1975 Cork Senior Football Championship
- Dates: 6 April 1975 – 21 September 1975
- Teams: 20
- Champions: Nemo Rangers (3rd title) Frank Cogan (captain)
- Runners-up: Dohenys Colman O'Rourke (captain)

Tournament statistics
- Matches played: 20
- Goals scored: 79 (3.95 per match)
- Points scored: 332 (16.6 per match)
- Top scorer(s): Dinny Allen (5-13)

= 1975 Cork Senior Football Championship =

Gaelic football competition

The 1975 Cork Senior Football Championship was the 87th staging of the Cork Senior Football Championship since its establishment by the Cork County Board in 1887. The draw for the opening round fixtures took place on 26 January 1975. The championship began on 6 April 1975 and ended on 21 September 1975.

Nemo Rangers entered the championship as the defending champions.

On 21 September 1975, Nemo Rangers won the championship following a 4-12 to 0-07 defeat of Dohenys in the final. This was their third championship title overall and their second title in succession.
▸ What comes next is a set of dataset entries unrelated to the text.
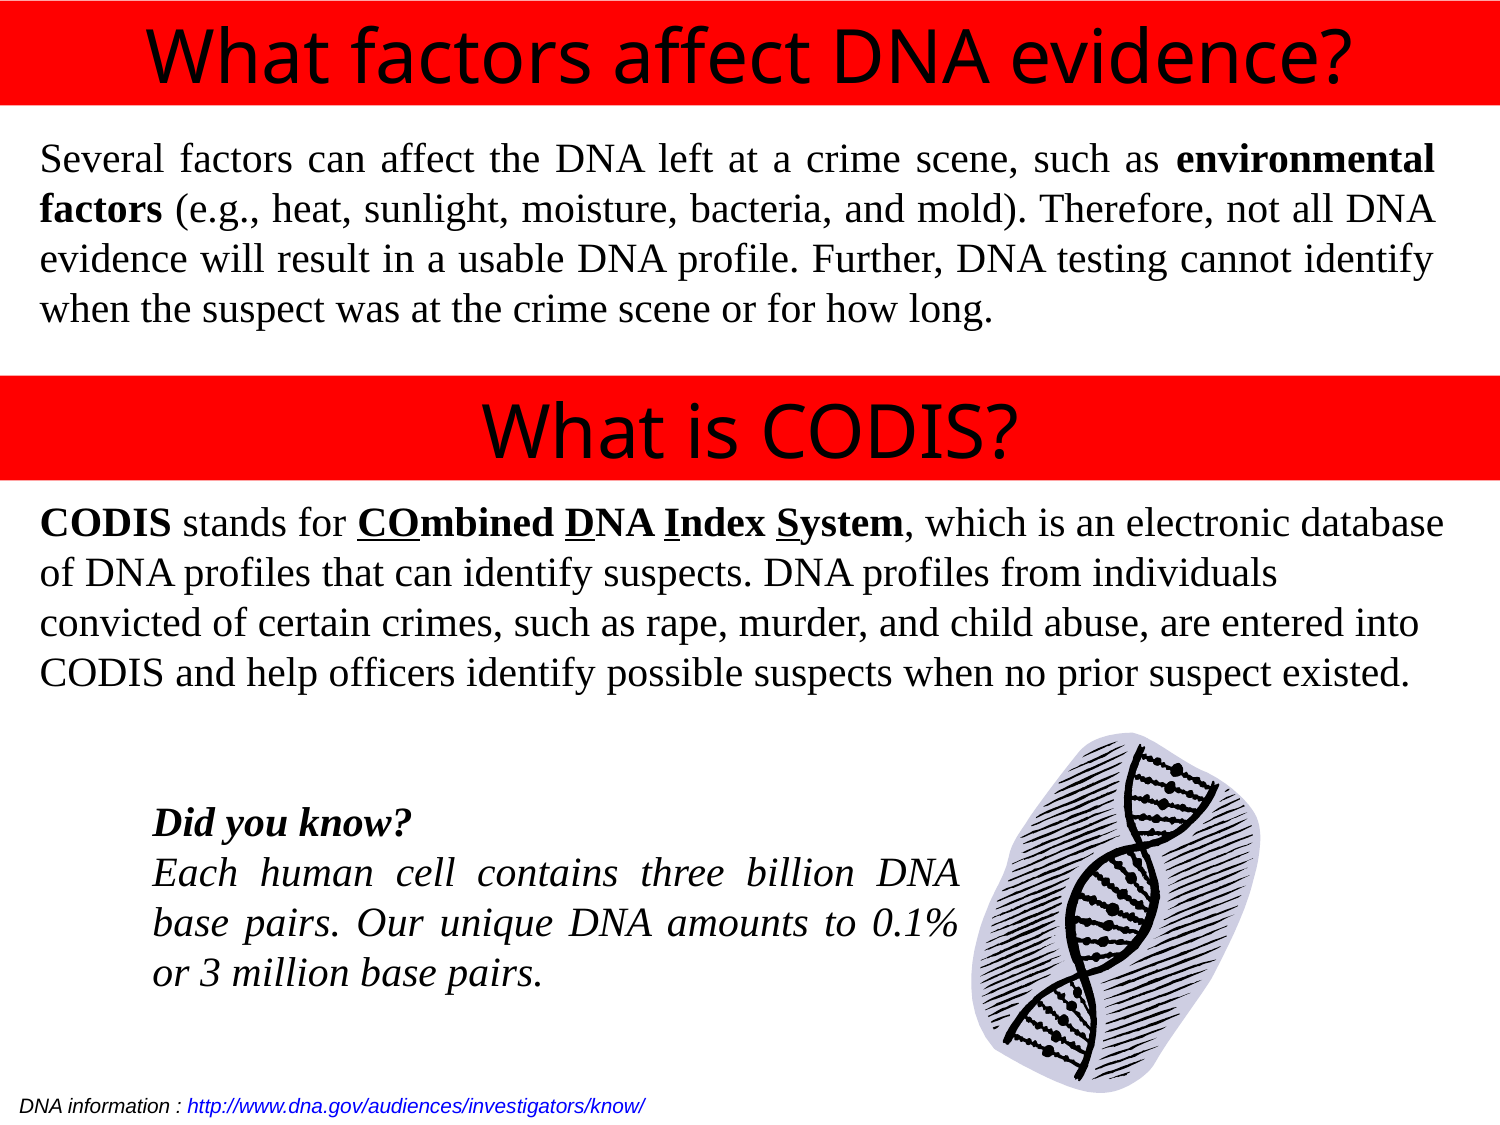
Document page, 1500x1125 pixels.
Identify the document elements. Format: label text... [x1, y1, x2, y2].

text_box What factors affect DNA evidence? [0, 0, 1500, 106]
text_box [0, 374, 1500, 806]
text_box Several factors can affect the DNA left at a crime scene, such as environmental factors (e.g., heat, sunlight, moisture, bacteria, and mold). Therefore, not all DNA evidence will result in a usable DNA profile. Further, DNA testing cannot identify when the suspect was at the crime scene or for how long. [24, 122, 1450, 373]
picture [989, 738, 1232, 1090]
text_box DNA information : http://www.dna.gov/audiences/investigators/know/ [3, 1084, 660, 1125]
text_box Did you know? Each human cell contains three billion DNA base pairs. Our unique DNA amounts to 0.1% or 3 million base pairs. [137, 814, 975, 1038]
Nemo's Dinny Allen was the championship's top scorer with 5-13.

==Team changes==
===To Championship===

Promoted from the Cork Intermediate Football Championship
- Bishopstown

==Championship statistics==
===Top scorers===

- Overall

| Rank | Player | Club | Tally | Total | Matches | Average |
| 1 | Dinny Allen | Nemo Rangers | 5-13 | 28 | 6 | 4.66 |
| 2 | Declan Barron | Carbery | 5-03 | 18 | 2 | 9.00 |
| Gerry McCarthy | St. Finbarr's | 1-15 | 18 | 4 | 4.50 |
| 4 | Noel Morgan | Nemo Rangers | 3-07 | 16 | 6 | 2.66 |
| Séamus Coughlan | Nemo Rangers | 0-16 | 16 | 6 | 2.66 |
| 6 | Colm Murphy | Nemo Rangers | 3-05 | 14 | 6 | 2.33 |
| Kieran Collins | Nemo Rangers | 1-11 | 14 | 6 | 2.33 |
| Colman O'Rourke | Dohenys | 0-14 | 14 | 4 | 3.50 |
| 9 | Jimmy Barrett | Nemo Rangers | 2-06 | 12 | 6 | 2.00 |
| 10 | Jimmy Barry-Murphy | St. Finbarr's | 1-08 | 11 | 4 | 2.75 |
| Tim F. Hayes | Clonakilty | 0-11 | 11 | 3 | 3.66 |

- In a single game

| Rank | Player | Club | Tally | Total | Opposition |
| 1 | Declan Barron | Carbery | 4-03 | 15 | St Michael's |
| 2 | Gene McCarthy | Bishopstown | 3-00 | 9 | Macroom |
| Noel Morgan | Nemo Rangers | 2-03 | 9 | Dohenys |
| Diarmuid McCarthy | Muskerry | 1-06 | 9 | Dohenys |
| 5 | Gerard O'Sullivan | Duhallow | 2-02 | 8 | Beara |
| Eddie Ger O'Sullivan | Beara | 1-05 | 8 | Duhallow |
| Seán Lynch | Bishopstown | 1-05 | 8 | Seandún |
| Denis Healy | Bishopstown | 1-05 | 8 | Macroom |
| 9 | Dinny Allen | Nemo Rangers | 1-04 | 7 | St. Finbarr's |
| Gerry McCarthy | St. Finbarr's | 1-04 | 7 | Nemo Rangers |
| Tony Murphy | Carbery | 0-07 | 7 | St Michael's |

===Miscellaneous===

- Na Piarsaigh recorded their first ever championship victory since promotion to the senior grade in 1967.
- Dohenys qualified for the final for the first time since 1897.